A: a few different answers:


*

*no, it's easy to imagine small improvements: more regular lenses, wider spectrum sensibility, more than three color sensors...

*not only not the best possible, but also have some fortuitous bad choices, the most commented is the retina orientation that makes it easy to detach with a big impact.  the very similar but independently evolved squid eye has the retina backwards, making it a lot more resistant.  unfortunately there seems no way for evolution to flip it without many blind generations in between. obviously not a good evolution path...

*best for what?  for producing images that will be seen by whom?  IOW: if the end observer is a pair of human eyes, then it will always be better to observe directly than to use an intermediary, no matter how high the quality/resolution/contrast/etc of such an intermediate reproduction.  (unless you want to see things not visible to the naked eye)
A: *

*This is a common misconception -- evolution has not stopped a million years ago leaving all the creatures in the "best possible state"; it is a continuous pursuit of adapting to the current environmental conditions, with only aim in reproductive success.
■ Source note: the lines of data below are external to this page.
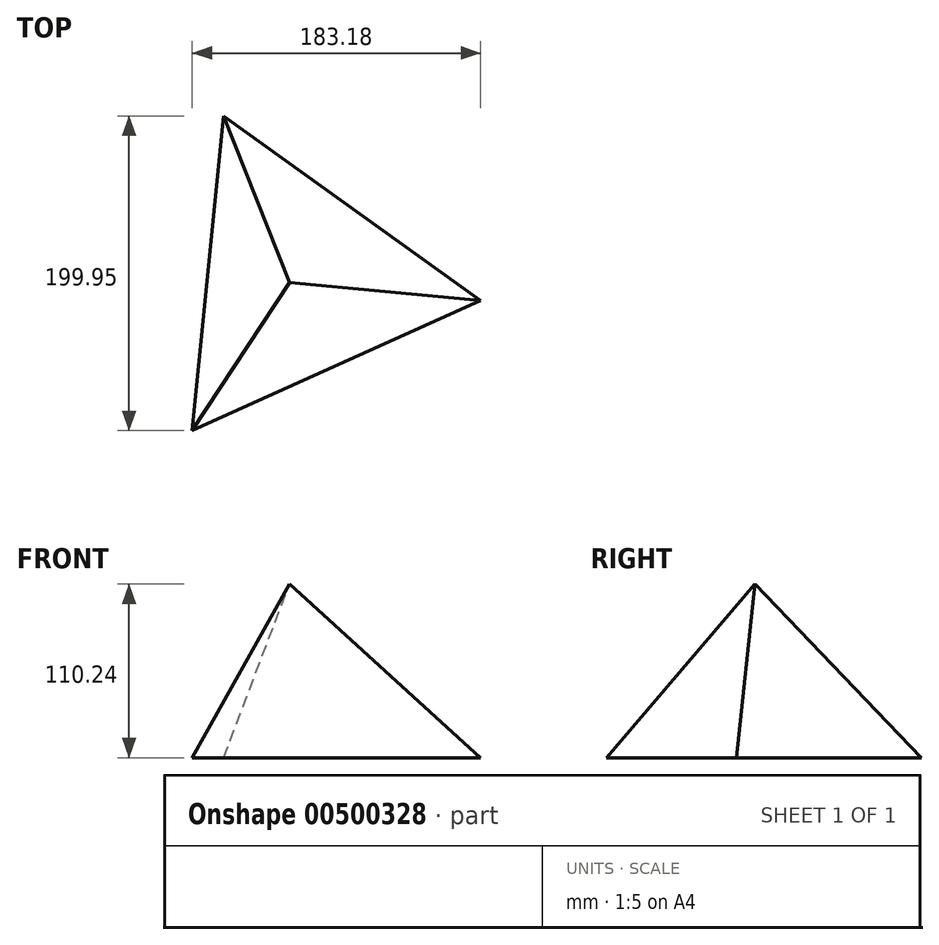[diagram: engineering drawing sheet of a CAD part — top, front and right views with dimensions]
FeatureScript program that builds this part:
annotation { "Feature Type Name" : "Feature", "Feature Type Description" : "" }
export const myFeature = defineFeature(function(context is Context, id is Id, definition is map)
    precondition{}
    {
        {
            var Q0;
            Q0=qCreatedBy(makeId("Top.planeOp"),FACE);
            var sketch = newSketch(context, id + "F0", { "sketchPlane" : qUnion([Q0])});
            skCircle(sketch, "E0.cCircle", {"center": v(0, 0) * mm, "radius": 116.02 * mm, "construction": true});
            skLineSegment(sketch, "E0.0", {"start": v(-47.7, 105.76) * mm, "end": v(115.44, -11.57) * mm});
            skLineSegment(sketch, "E0.1", {"start": v(115.44, -11.57) * mm, "end": v(-67.74, -94.19) * mm});
            skLineSegment(sketch, "E0.2", {"start": v(-67.74, -94.19) * mm, "end": v(-47.7, 105.76) * mm});
            skSolve(sketch);
        }
        {
            var Q0;
            Q0=qCreatedBy(makeId("Top.planeOp"),FACE);
            cPlane(context, id + "F1", {"entities" : qUnion([Q0]), "cplaneType" : CPlaneType.OFFSET, "offset" : 110.24 * mm, "width" : 152.4 * mm, "height" : 152.4 * mm});
        }
        {
            var Q0;
            Q0=qCreatedBy(id+"F1.planeOp",FACE);
            var sketch = newSketch(context, id + "F2", { "sketchPlane" : qUnion([Q0])});
            skPoint(sketch, "E1", {"position": v(-5.87, 0) * mm});
            skSolve(sketch);
        }
        {
            var Q0;
            Q0=makeQuery(id+"F0.imprint","IMPRINT",FACE,{"disambiguationData":[TD([[makeQuery(id+"F0.imprint","IMPRINT",EDGE,{"derivedFrom":sQuery(id+"F0.wireOp",EDGE,"E0.0")}),-1.0]])]});
            var Q1;
            Q1=sQuery(id+"F2.wireOp",VERTEX,"E1");
            loft(context, id + "F3", {"sheetProfilesArray" : [{ "sheetProfileEntities" : qUnion([Q0]) }, { "sheetProfileEntities" : qUnion([Q1]) }]});
        }
    });
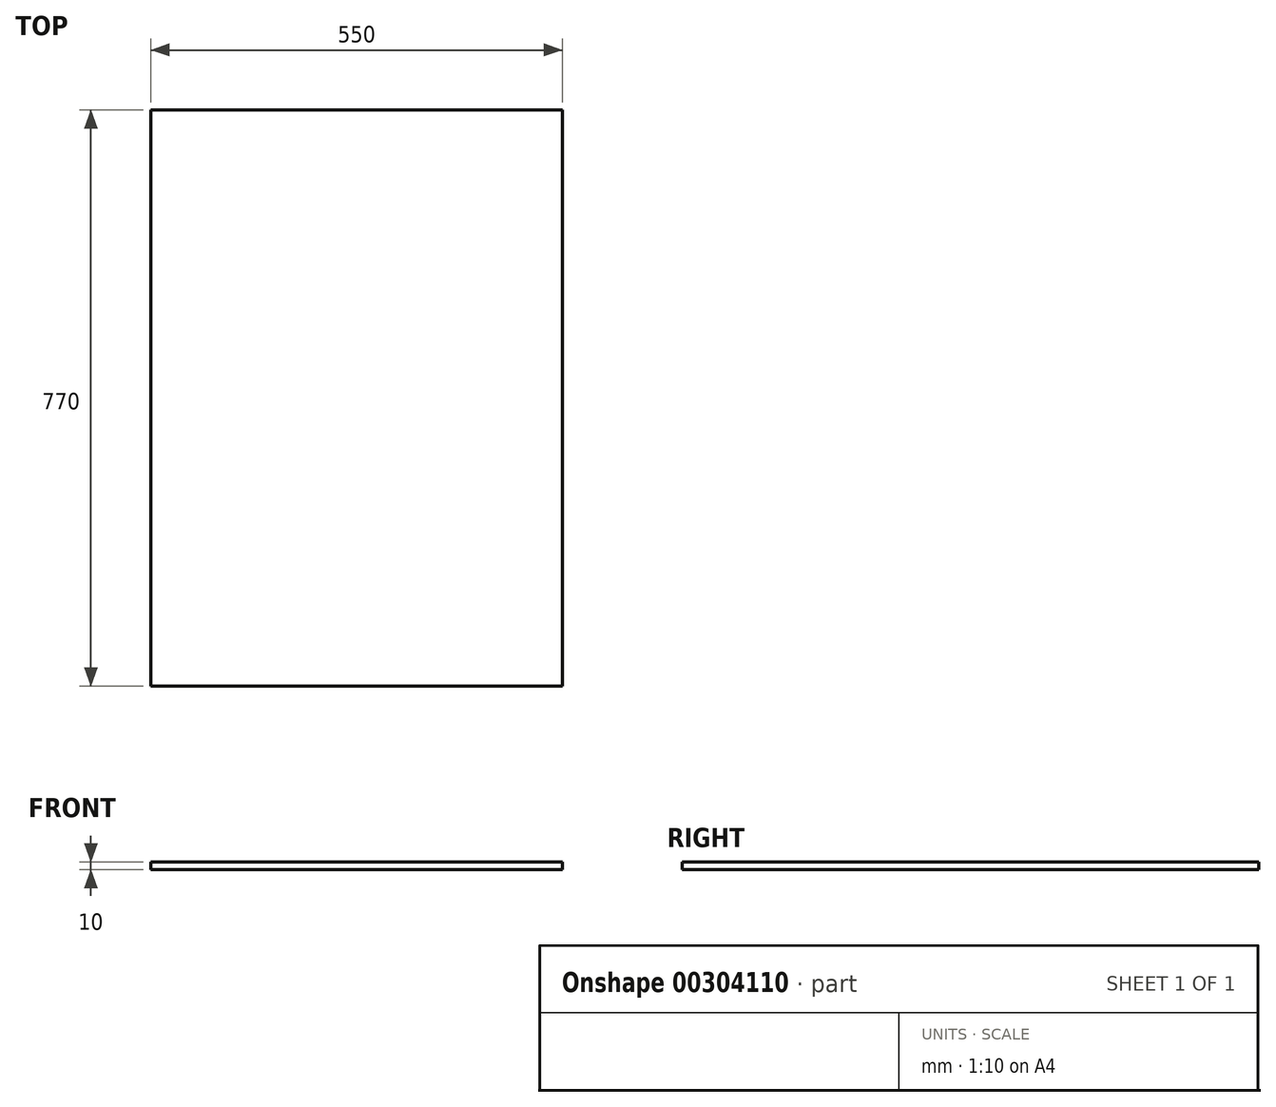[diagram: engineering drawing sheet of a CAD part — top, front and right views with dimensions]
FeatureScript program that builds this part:
annotation { "Feature Type Name" : "Feature", "Feature Type Description" : "" }
export const myFeature = defineFeature(function(context is Context, id is Id, definition is map)
    precondition{}
    {
        {
            var Q0;
            Q0=qCreatedBy(makeId("Top.planeOp"),FACE);
            var sketch = newSketch(context, id + "F0", { "sketchPlane" : qUnion([Q0])});
            skLineSegment(sketch, "E0.bottom", {"start": v(-274.6, 546.4) * mm, "end": v(275.4, 546.4) * mm});
            skLineSegment(sketch, "E0.top", {"start": v(-274.6, -223.6) * mm, "end": v(275.4, -223.6) * mm});
            skLineSegment(sketch, "E0.left", {"start": v(-274.6, 546.4) * mm, "end": v(-274.6, -223.6) * mm});
            skLineSegment(sketch, "E0.right", {"start": v(275.4, 546.4) * mm, "end": v(275.4, -223.6) * mm});
            skSolve(sketch);
        }
        {
            var Q0;
            Q0=makeQuery(id+"F0.imprint","IMPRINT",FACE,{"disambiguationData":[TD([[makeQuery(id+"F0.imprint","IMPRINT",EDGE,{"derivedFrom":sQuery(id+"F0.wireOp",EDGE,"E0.bottom")}),-1.0]])]});
            extrude(context, id + "F1", {"entities" : qUnion([Q0]), "depth" : 10 * mm, "offsetDistance" : 25 * mm});
        }
    });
Moreover most of the population stays in even more suboptimal surroundings due to random mutations (the advantage of that is to achieve faster adaptation).

*Yes; even a huge one, see Georg's answer. Squids have eyes without blind spot and with no risk of retina detach. Bees see light polarization and some UV. Cat's eye has a mirror that doubles the signal strength. Etc, etc.
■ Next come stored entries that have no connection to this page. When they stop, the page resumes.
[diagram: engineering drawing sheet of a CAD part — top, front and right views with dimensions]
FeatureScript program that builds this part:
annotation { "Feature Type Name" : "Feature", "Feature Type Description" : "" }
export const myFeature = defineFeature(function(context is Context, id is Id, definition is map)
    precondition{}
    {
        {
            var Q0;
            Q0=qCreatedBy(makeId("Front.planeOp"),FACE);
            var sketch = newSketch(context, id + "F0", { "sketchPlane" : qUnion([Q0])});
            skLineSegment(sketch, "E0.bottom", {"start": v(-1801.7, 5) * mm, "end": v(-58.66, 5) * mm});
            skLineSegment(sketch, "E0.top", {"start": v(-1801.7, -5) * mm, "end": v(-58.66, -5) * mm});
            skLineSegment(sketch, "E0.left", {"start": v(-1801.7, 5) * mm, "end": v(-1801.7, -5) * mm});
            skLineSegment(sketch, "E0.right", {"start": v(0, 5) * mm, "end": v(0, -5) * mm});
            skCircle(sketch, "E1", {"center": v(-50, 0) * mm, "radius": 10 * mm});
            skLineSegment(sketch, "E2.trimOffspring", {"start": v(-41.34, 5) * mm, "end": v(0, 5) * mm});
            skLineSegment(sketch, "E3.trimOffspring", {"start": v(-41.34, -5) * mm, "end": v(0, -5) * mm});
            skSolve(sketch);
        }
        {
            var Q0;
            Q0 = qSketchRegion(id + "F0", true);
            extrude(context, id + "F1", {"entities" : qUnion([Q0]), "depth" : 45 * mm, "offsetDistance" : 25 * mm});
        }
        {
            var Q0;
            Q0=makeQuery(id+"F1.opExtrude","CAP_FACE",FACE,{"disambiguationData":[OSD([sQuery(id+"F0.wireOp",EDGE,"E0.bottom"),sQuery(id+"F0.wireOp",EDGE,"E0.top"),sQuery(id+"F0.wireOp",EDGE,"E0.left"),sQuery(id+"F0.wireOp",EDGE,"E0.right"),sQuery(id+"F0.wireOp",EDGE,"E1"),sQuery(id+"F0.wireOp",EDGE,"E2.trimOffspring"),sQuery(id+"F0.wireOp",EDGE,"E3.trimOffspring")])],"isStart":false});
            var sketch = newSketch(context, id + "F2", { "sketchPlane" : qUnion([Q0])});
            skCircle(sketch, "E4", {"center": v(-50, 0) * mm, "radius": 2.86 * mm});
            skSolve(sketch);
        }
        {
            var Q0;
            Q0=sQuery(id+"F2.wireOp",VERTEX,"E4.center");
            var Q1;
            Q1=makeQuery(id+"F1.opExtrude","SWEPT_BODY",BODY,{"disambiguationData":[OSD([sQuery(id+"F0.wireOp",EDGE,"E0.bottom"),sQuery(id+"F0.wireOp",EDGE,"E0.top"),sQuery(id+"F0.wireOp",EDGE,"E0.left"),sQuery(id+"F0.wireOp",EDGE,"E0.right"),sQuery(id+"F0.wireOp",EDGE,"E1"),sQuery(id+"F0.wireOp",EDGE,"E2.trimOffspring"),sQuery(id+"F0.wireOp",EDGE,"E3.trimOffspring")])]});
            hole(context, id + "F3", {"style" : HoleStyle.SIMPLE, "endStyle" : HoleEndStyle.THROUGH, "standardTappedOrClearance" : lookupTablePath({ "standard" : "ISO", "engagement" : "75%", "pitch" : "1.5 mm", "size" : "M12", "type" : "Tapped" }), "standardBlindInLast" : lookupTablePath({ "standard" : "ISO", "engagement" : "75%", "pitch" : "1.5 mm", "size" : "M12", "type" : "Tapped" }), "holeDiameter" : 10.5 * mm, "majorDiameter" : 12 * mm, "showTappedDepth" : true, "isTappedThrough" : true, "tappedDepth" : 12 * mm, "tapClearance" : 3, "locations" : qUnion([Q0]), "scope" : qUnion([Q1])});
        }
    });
*Human eye has about 2Mpixel resolution -- my phone's camera is better.  Of course this is not a fair comparison, since the most usability of a sight stays in the brain, but if we talk about the eye itself...
A: [Updated to correct a couple of mistakes pointed out in comments. Thanks!]
At my age, it's clear that there's room for at least one major improvement: more accommodation. Accommodation, in this context, means the ability of the eye to focus at different distances. This is accomplished by changing the shape, and hence the focal length, of the lens. The lens material gets stiffer over time, so that most people lose the ability to focus on nearby objects as they age. In addition, of course, many people, including me, lack the ability to focus on faraway objects.
If I were in charge of natural selection, I'd make those muscles strong enough to let me focus on nearby objects. Presumably, back in the savannah, the decreasing ability of middle-aged people (or, as they were known back then, very old people!) to focus at objects less than a meter away had little effect on the number of descendants those people produced.
Another natural figure of merit to use to assess any optical system is how close it is to the diffraction limit -- that is, how close it comes to attaining the best possible resolution for a system of its size. I'm not an expert, it looks like the eye is within a factor of a few of the diffraction limit (example), so there's a bit of room for improvement there, but not much.
Another thing to look at is the quantum efficiency, effectively the fraction of all incident photons that an optical system uses. Again, things depend a lot on conditions, but in general the eye's very good on this score, reaching levels of about 10%. (That may not sound so great, but I think it's hard to imagine ways of improving it dramatically.) 
Another way to improve the eye would be to boost the range of frequencies it could see. Going into the ultraviolet probably wouldn't do much good, but if you added some infrared receptors on your retina, your night vision would be much better.